“The best advertising isn’t advertising“. – Ajar Ahem
Brand ambassadorship is nothing new. Whether it’s Michael Clarke being given an Audi to zoom around Sydney in, or the momentary flash of a Cartier watch on Hollywood’s latest ‘It Girl’, celebrity endorsement has been a tried and true method of associating brands with the cachet of white hot fame and prestige, and in turn increasing brand equity and sales. In the digital age, this practice has been repackaged as ‘influencer marketing’, and has undergone some noticeable refinements.
No longer do brands have to rely on haphazard logo sightings or photo ops. Influencer marketing makes product placement trackable, feel more natural and directly matched to the person viewing it. Brands can talk to a niche of dedicated followers like never before. Know who @jermzlee is? Neither did I. But 340,000 pug lovers do. And love him.
Given the historical reliability of word of mouth sales, it should come as no surprise that influencer marketing is touted as the next big thing in advertising. With potential returns in excess of ten times paid digital advertising, this powerful, social and sexy endorsement, is gaining immediate and measurable traction across brands big and small.
The attractions are clear, as display advertising fatigue spreads, influencer marketing comes as a refreshing and social connection to a brand that doesn’t obviously interrupt the customer’s daily online interactions. Consumers have an expectation that the influencers they follow have some degree of corporate sponsorship, so the barriers are already reduced in getting the product to the desired market.
For the marketer, the upsides are loyal customer engagement, targetable and measurable campaigns that are yielding some very attractive ROI. As an added bonus it dovetails neatly into social media strategies as well as having a positive effect on SEO through sharing.
Having a niche influencer promote your product also contains the risk of celebrity endorsement. Despite being well-known to your target market, your chosen influencer is unlikely to carry the media profile and volatility of say a Martha Stewart or Grant Hackett when times get tough. There’s also a much lower cost to entry than well-known celebrities, with product placement starting from only hundreds, or even free.

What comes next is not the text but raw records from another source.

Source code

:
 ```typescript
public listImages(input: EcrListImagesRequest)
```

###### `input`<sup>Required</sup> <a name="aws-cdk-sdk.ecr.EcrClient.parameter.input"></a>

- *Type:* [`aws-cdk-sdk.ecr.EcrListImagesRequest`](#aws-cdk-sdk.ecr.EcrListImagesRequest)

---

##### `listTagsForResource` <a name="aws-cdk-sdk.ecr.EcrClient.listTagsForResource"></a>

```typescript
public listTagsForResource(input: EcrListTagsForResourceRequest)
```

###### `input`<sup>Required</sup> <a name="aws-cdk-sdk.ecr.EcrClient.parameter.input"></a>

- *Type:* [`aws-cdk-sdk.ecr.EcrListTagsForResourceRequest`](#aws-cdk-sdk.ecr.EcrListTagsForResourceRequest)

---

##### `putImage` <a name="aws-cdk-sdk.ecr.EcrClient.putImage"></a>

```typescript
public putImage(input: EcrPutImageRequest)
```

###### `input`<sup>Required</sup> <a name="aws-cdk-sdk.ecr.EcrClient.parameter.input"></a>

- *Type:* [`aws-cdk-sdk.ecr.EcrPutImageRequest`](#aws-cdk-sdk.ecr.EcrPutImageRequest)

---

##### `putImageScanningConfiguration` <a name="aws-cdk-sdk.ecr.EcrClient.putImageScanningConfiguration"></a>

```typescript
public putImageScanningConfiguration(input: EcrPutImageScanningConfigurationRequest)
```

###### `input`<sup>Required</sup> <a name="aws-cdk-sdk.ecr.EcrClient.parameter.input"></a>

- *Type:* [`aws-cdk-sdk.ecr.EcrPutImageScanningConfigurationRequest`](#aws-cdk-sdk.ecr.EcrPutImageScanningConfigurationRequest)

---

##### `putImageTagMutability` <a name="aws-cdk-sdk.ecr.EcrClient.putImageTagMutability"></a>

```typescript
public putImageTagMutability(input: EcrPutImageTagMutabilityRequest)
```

Influencer marketing is a calculated risk, one that can produce unexpectedly great returns. As social and commercial spheres increasingly overlap, influencer marketing offers an opportunity to engage with a consumer’s personality and interests. It’s an opportunity to build authenticity in an increasingly cynical world, and harvest loyal customer interactions leveraging aspirational spokespeople. As Mark Zuckerberg put it, “the most successful technology has social interaction as its DNA”. It seems this is holding true for brands.